Domingas Coutinho: Gostava de acrescentar mais uma coisa: ao dizerem que o povo mais ordena e fazerem uma coisa destas contra a vontade do povo foi a cereja no topo do bolo depois de: serem mais deputados do que o povo quer, de receberem a reforma com menos tempo de trabalho do que o povo normal, de receberem subvenções vitalícias descomunais, de receberem compensações por estarem supostamente afastados do local de residência quando em muitos casos é mentira, de uns marcarem presenças uns pelos outros indevidamente, de receberem vouchers para se deslocarem a convite de empresas para as quais legislam e tudo o mais que não direi agora para não me estender mais.
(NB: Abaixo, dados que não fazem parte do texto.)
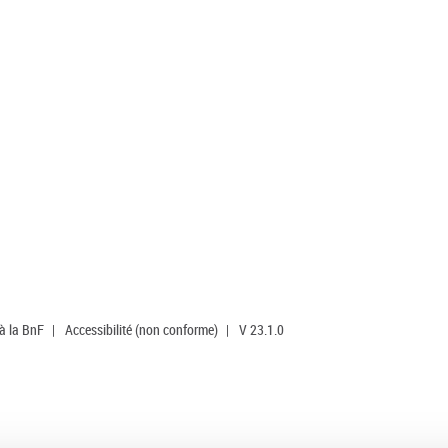
 à la BnF
|
Accessibilité (non conforme)
|
V 23.1.0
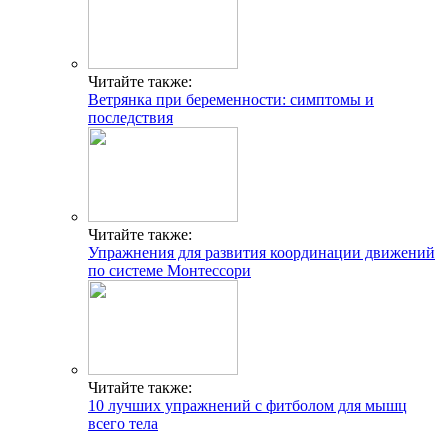
Читайте также:
Ветрянка при беременности: симптомы и
последствия
Читайте также:
Упражнения для развития координации движений
по системе Монтессори
Читайте также:
10 лучших упражнений с фитболом для мышц
всего тела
Só acrescento que estou a pensar juntar-me aos 50% de abstencionistas que não se revêem nisto.
Paulo F.: A classe política é a nova nobreza, não tem nada que seguir as determinações impostas à plebe, quem está mal que se revolte se tiver coragem. Quando eles assim determinarem os Portugueses já podem sair da cerca, até essa altura estão lá quietos e calados. Com um bocado de sorte já vos vão deixar ir visitar os vossos pais, filhos ou tios, no mês de Maio. O dia não sei, mas estou aqui ansioso à espera que chegue.
Domingas Coutinho Mas onde está a coerência desta gente quando manda ficar em casa e sem qualquer necessidade se reúne para celebrar o 25 de Abril; quando querem aumentos para uns quando outros não sabem quanto e SE vão receber algum dinheiro no fim do mês?
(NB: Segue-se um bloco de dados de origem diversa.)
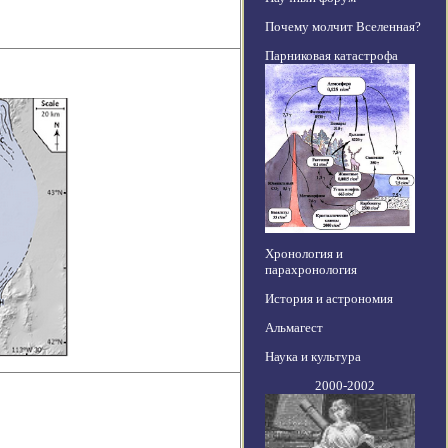
Почему молчит Вселенная?
Парниковая катастрофа
Хронология и
парахронология
История и астрономия
Альмагест
Наука и культура
2000-2002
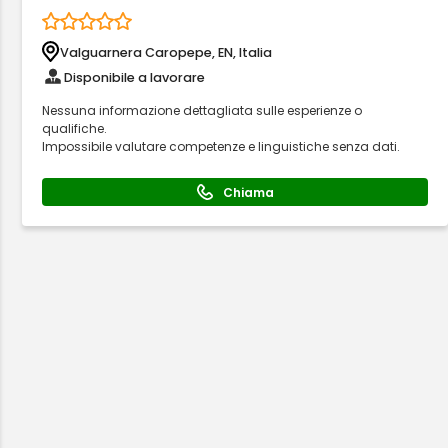
Valguarnera Caropepe, EN, Italia
Disponibile a lavorare
Nessuna informazione dettagliata sulle esperienze o
qualifiche.
Impossibile valutare competenze e linguistiche senza dati.
Chiama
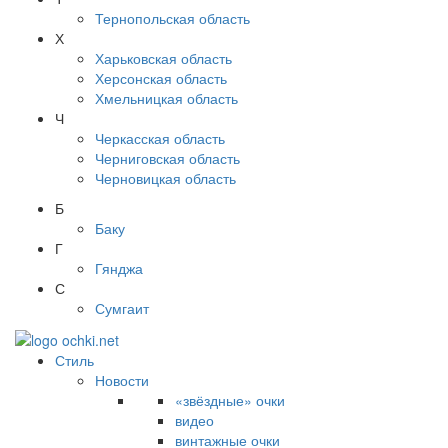
Тернопольская область
Х
Харьковская область
Херсонская область
Хмельницкая область
Ч
Черкасская область
Черниговская область
Черновицкая область
Б
Баку
Г
Гянджа
С
Сумгаит
Стиль
Новости
«звёздные» очки
видео
винтажные очки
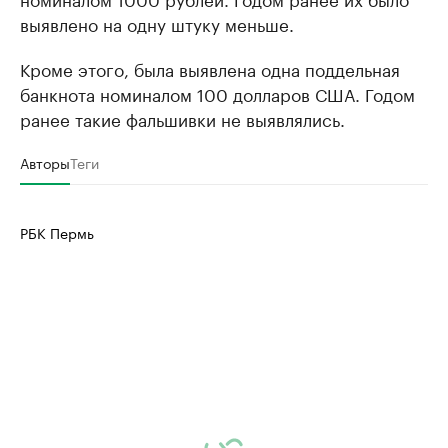
выявлено на одну штуку меньше.
Кроме этого, была выявлена одна поддельная
банкнота номиналом 100 долларов США. Годом
ранее такие фальшивки не выявлялись.
Авторы
Теги
РБК Пермь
Carlos José > Domingas Coutinho Acho que está na mesma coerência com que se reúnem todos os dias no mesmo local para decidir sobre o rumo do país, enquanto mais de metade deste está em casa. Vá lá malta, vamos confiar que as regas da DGS vão ser cumpridas
MF: Brilhante! Subscrevo na íntegra. E que bela homenagem ao Felipe Duarte!
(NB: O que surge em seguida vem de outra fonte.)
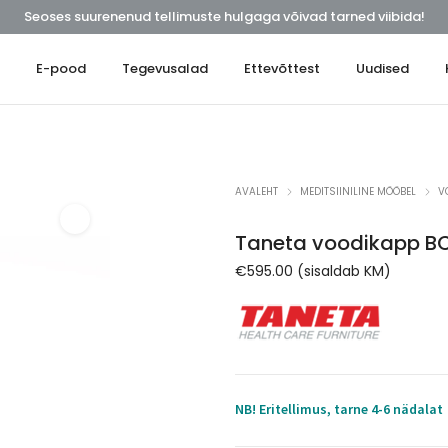
Seoses suurenenud tellimuste hulgaga võivad tarned viibida!
t
E-pood
Tegevusalad
Ettevõttest
Uudised
AVALEHT
MEDITSIINILINE MÖÖBEL
V
Taneta voodikapp B
€
595.00
(sisaldab KM)
NB! Eritellimus, tarne 4-6 nädalat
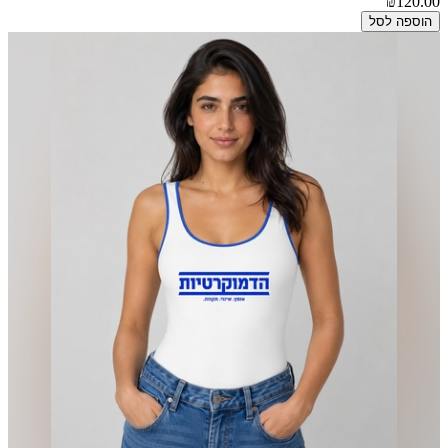
₪120.00
הוספה לסל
Paulo Silva: Depois das vacas aladas, das vacas gordas, e das magras já pré-anunciadas, eis a vaca sagrada do consulado do Dr. Costa et alia em tempos de pandemia. O 25 do A elevado a dogma da religião deste Estado sem nome...
Maria L Gingeira  “por de trás do seu claríssimo aviso, estava já, como dizer?, uma negociação/imposição política.”tocou no ponto Maria João Avilez. Quantos audiências aparentemente a pretexto de mera consulta mais não são do que um artifício de - ou eleger “mensageiros” ou de os calar. Temos assistido a esta nova metodologia, que dá arrepios e mostra como a tendência para manipular se acentua. Com as três Ordens, por exemplo, a “negociação” foi moderar-lhes o tom. Na base de tudo está uma enorme hipocrisia e o vício de não falar com clareza sobre o que diz respeito a todos nós. Os políticos que ocupam actualmente o poder têm-se revelado cínicos e mostram ter dos portugueses uma ideia muito fraca, pois tratam-nos como coitados e iletrados. Na verdade estamos perante uma classe política de medíocres deslumbrados.